La technologie est de plus en plus présente au boulot, comme à la maison. Les trois quarts des employés canadiens ont accès à l'internet au bureau, selon un sondage de Randstad dévoilé ce printemps. De plus, 13% d'entre eux possèdent un téléphone intelligent avec courriel fourni par l'employeur tandis que 47% ont leur propre appareil. Ces technologies facilitent la vie des gens, mais aussi la surveillance des travailleurs.

Et le respect de la vie privée dans tout ça? Les règles l'entourant ne sont pas toujours claires, selon Christian Brunelle, professeur à la faculté de droit de l'Université Laval. «La protection de la vie privée serait à parfaire au Québec, croit-il. On a des lois qui la protègent, mais concrètement, on n'est pas très exigeant envers les employeurs.» Ainsi, il est difficile de faire exclure une preuve électronique recueillie par l'employeur sous prétexte qu'elle viole le droit à la vie privée.

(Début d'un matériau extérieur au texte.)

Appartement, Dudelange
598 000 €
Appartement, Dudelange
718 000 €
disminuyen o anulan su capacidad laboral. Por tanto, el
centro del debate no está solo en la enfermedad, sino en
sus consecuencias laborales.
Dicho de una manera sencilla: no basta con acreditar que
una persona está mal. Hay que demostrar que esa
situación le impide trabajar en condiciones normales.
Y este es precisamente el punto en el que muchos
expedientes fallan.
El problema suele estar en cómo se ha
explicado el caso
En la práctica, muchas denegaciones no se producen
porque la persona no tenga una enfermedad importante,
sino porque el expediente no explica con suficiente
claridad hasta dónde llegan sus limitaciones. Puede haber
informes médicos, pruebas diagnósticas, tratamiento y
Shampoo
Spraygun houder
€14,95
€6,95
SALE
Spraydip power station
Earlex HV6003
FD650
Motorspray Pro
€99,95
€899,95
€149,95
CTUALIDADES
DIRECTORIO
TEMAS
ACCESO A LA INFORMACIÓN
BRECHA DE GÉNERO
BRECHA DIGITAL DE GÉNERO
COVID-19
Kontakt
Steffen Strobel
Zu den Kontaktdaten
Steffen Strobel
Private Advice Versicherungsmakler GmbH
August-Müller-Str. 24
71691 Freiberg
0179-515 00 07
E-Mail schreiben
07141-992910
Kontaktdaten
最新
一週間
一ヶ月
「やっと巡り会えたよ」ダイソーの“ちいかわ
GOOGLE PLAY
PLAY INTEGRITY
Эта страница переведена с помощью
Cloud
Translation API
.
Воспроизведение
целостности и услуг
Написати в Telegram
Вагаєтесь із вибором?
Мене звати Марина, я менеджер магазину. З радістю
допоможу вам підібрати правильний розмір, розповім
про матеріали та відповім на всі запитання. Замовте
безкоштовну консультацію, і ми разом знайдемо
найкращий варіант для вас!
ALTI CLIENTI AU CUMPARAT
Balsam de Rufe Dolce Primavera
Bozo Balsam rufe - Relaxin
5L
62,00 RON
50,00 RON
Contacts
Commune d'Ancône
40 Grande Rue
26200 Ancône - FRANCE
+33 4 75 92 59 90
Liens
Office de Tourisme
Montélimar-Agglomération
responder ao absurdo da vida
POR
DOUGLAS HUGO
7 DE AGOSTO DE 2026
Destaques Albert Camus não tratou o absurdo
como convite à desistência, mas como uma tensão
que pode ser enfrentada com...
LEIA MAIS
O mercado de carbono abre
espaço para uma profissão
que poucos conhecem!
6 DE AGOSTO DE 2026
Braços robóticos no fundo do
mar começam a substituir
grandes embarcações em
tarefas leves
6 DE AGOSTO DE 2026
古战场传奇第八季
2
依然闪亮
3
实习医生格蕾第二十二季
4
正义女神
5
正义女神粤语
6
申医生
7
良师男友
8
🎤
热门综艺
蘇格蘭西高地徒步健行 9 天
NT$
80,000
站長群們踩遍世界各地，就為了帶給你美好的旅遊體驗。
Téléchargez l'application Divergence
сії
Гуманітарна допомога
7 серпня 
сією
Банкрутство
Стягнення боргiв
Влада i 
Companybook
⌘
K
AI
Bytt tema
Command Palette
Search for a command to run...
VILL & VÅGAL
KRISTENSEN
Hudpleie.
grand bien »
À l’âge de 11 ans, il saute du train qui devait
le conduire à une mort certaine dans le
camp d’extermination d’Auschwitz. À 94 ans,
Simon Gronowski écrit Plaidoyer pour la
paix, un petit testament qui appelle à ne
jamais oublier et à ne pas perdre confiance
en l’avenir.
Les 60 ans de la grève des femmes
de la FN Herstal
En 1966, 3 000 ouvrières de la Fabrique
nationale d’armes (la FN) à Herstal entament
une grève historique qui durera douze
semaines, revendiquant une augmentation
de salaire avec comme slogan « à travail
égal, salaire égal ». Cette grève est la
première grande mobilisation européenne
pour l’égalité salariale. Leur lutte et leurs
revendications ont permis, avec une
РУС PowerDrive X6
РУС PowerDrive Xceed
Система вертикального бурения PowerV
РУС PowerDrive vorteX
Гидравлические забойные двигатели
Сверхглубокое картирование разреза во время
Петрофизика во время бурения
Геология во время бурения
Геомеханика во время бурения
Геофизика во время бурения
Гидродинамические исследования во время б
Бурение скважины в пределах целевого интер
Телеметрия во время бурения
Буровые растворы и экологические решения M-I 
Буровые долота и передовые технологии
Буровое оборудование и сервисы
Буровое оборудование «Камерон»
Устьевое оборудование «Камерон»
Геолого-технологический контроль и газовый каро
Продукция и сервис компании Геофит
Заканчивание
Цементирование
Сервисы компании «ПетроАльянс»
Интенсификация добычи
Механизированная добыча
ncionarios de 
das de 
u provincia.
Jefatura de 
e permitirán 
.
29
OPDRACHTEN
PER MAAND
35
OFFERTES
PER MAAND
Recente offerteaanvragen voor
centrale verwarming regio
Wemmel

Les employés devraient donc prendre garde à l'utilisation qu'ils font de l'internet. Une étude réalisée à l'automne 2011 dans quatre pays d'Europe a montré que les travailleurs passaient en moyenne 96 minutes par jour à surfer sur le Web, dont 57 à titre personnel! Ce cyberflânage peut coûter cher aux entreprises en perte de productivité. Celles-ci s'inquiètent aussi de la diminution de l'efficacité de leur réseau informatique, en raison du téléchargement de fichiers volumineux, et de la sécurité. Les dommages possibles à l'image de l'organisation, entre autres sur les réseaux sociaux, sont aussi une autre source de préoccupation.

Pas étonnant, donc, que plusieurs patrons surveillent leurs employés, d'autant que c'est relativement simple de le faire. Selon le système en place, on peut avoir accès aux courriels et à l'ensemble des sites internet visités par un employé. Effacer l'historique de son navigateur ne suffit pas à effacer ses traces! Dans certains cas, l'information peut être retracée même si le travailleur a utilisé son propre téléphone intelligent. Et la personne qui fait du télétravail n'est pas nécessairement à l'abri des regards indiscrets si elle se sert de l'appareil du bureau ou se branche à distance au système informatique de l'entreprise.

Mais attention, être techniquement capable de lire tous les courriels d'un employé ne signifie pas qu'on a le droit de le faire. «La jurisprudence établit que lorsque l'employeur porte atteinte ou cherche à porter atteinte à la vie privée du salarié, il doit avoir des motifs raisonnables et utiliser des moyens raisonnables. On ne peut pas surveiller quelqu'un sans arrêt pendant un mois pour trouver un minime écart de conduite», indique Me Brunelle. D'ailleurs, une certaine tolérance est généralement observée. Un employé ne pourrait vraisemblablement pas être sanctionné pour avoir envoyé un courriel rappelant à son conjoint d'acheter du lait, par exemple.

Mettre les choses au clair

Pour favoriser une bonne utilisation des outils technologiques, les entreprises devraient bien informer leurs employés de ce qui est toléré ou non. «Ce peut être par l'adoption d'une politique, par une mention dans le manuel de l'employé ou dans l'information donnée à l'embauche. Il faut aussi faire des rappels à l'occasion», note Stéphanie Aubin, première vice-présidente à l'Ordre des conseillers en ressources humaines agréés. Selon un sondage effectué par l'Ordre en 2010, 63% des entreprises avaient une politique qui encadrait l'utilisation de l'internet au travail.

Mme Aubin estime également que les employeurs doivent s'ajuster. «On ne peut pas faire semblant que ça n'existe pas. Parfois, on a tendance à trop contrôler et ce n'est pas nécessairement la bonne solution. Les habitudes des gens évoluent et les organisations doivent s'adapter comme elles l'ont fait à l'apparition du téléphone.»